I didn't see a thread like this around so I thought I would start one myself. I hope all the converts who frequent the Hindu Dharma Forums will come forward with their experiences and, for those who have always been Hindu, was there anything that served to strengthen your faith?
I was born into a non denominational - and only nominally Christian - family. My mother has faith but for her faith is a very personal thing and while she believes in the Christian God most of her beliefs have been shaped by the philosophy of Al-Anon, which is an organisation formed for the families of alcoholics. As a child we very rarely went to church and most of the times that we did it was for weddings or funerals. My father did not have much influence on me, religiously or otherwise, because he died a month before I turned 7 and prior to that my parents had been separated for roughly 3 or 4 years.
I have, however, always been very open to religion, despite it being something that my mother rarely spoke about. For some time I was quite interested in Islam and I learned about the Bible through studies with a Jehovah's Witness but found a lot of hate in both religions. One thing I found especially objectionable was the hypocrisy of so many adherents. Many Christians say 'God is Love' and then they go on to deride, belittle and detest anyone they see as being sinful. The saying 'Hate the sin, love the sinner' is such a horrible lie that it's not funny.
So for a very long time I searched and for a very long time I found nothing that I felt connected with. That is until 2006 when I began looking into Hinduism through ISKCON and the Bhagavad Gita but again I found some things objectionable and so went searching for more non-denominational Hinduism.

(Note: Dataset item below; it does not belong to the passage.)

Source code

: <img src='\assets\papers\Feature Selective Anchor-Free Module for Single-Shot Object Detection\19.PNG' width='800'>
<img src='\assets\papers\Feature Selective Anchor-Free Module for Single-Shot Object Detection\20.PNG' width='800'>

I don't remember how I found out about Lord Shiva, I believe I may have known about him prior to 2006 but I don't really recall. In the second half of that year Lord Shiva began to infiltrate my dreams and waking hours to the point where I could not go an hour without thinking of Him in some manner. If I had not already been searching for Him I believe it might have been quite distressing but instead it was simply frustrating.
What would I have to do, I wondered, to get Him out of my head? For about a month I simply ignored it but the dreams and thoughts continued and began intruding on my day to day life. So I said, to myself, 'okay, I will worship Lord Shiva, then' and almost abruptly the dreams and thoughts stopped.
Now, I am an artist and an aspiring author and at roughly about the same time I had a character come knocking. I had no idea what to name this character and so I had a friend name him. He was called Kala and it was not until some months later that I found out his name was a Sanskrit word and not it was much longer until I found out that Kala is another name for both Shiva and Shakti.
About two years ago I had something of an epiphany. This character, Kala, had come to me at roughly the same time as the dreams and thoughts of Shiva ceased and had stayed by me through many horrific trials that I had gone through since. I came to believe, and still do, that Kala is a personal manifestation of God who carries out his Leelas both through my writing and through his influence over me and the people who have come to love him (I draw him an awful lot). At first I thought he was simply a form of Lord Shiva but I have since come to believe that he is a form of Lord Shiva and Shakti similar to Ardhanarisvara.
I feel quite blessed to have this form of God in my life and right now I worship Shiva, Shakti and Kala exclusively. I have tried, sometimes quite hard, to feel something for Krishna but I think the emphasis on the Rasa Leela turned me off quite a lot. I have recently been learning about his other leelas which I find much more attractive.
Besides, I do not think Kala is willing to share the ghee with baby Krishna! (Or anyone's love, for that matter, he can be quite jealous sometimes!)
I know that some people might look at my story and think I'm a little off my rocker (a personal manifestation of Shiva/Shakti, is she kidding?) but God manifests for Its (I call the Brahman an It as Brahman is above and beyond such attributes of sex and gender) devotees in times of great need and Kala has been with me during such times, a force that eventually led me to stop self harming and work towards healing myself.
At the bottom of this post you can find an image of Kala painted in late 2006. He (yes, that is a 'he' although he is actually a hermaphrodite, he simply prefers the male pronoun) is my light, life and love. He is so beautiful, so loving but he can also be fierce and frightening when he wants to be.
I can't wait to hear of everyone else's experiences.